Extracted page text data:
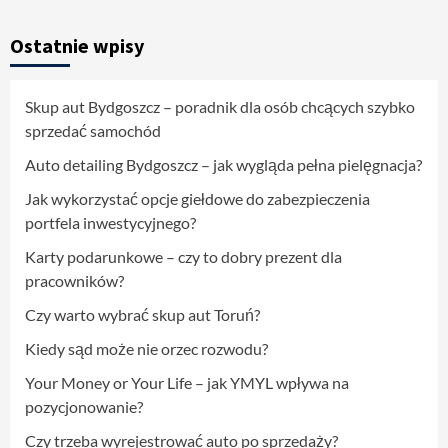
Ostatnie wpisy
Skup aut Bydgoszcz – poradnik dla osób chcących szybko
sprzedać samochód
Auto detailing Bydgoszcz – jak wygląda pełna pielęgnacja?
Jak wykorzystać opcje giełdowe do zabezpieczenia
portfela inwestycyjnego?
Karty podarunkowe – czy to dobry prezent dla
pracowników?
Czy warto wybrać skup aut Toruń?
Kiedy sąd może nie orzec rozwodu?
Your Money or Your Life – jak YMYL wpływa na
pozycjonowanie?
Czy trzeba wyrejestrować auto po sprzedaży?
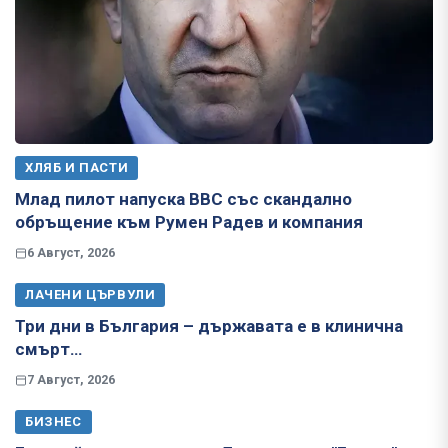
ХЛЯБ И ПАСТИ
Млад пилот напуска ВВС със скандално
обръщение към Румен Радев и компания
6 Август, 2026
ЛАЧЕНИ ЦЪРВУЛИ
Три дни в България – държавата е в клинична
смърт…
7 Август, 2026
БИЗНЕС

> Instruction: Write out all the entries word for word, but skip any images.

> Task response:
Ostatnie wpisy
Skup aut Bydgoszcz – poradnik dla osób chcących szybko
sprzedać samochód
Auto detailing Bydgoszcz – jak wygląda pełna pielęgnacja?
Jak wykorzystać opcje giełdowe do zabezpieczenia
portfela inwestycyjnego?
Karty podarunkowe – czy to dobry prezent dla
pracowników?
Czy warto wybrać skup aut Toruń?
Kiedy sąd może nie orzec rozwodu?
Your Money or Your Life – jak YMYL wpływa na
pozycjonowanie?
Czy trzeba wyrejestrować auto po sprzedaży?
ХЛЯБ И ПАСТИ
Млад пилот напуска ВВС със скандално
обръщение към Румен Радев и компания
6 Август, 2026
ЛАЧЕНИ ЦЪРВУЛИ
Три дни в България – държавата е в клинична
смърт…
7 Август, 2026
БИЗНЕС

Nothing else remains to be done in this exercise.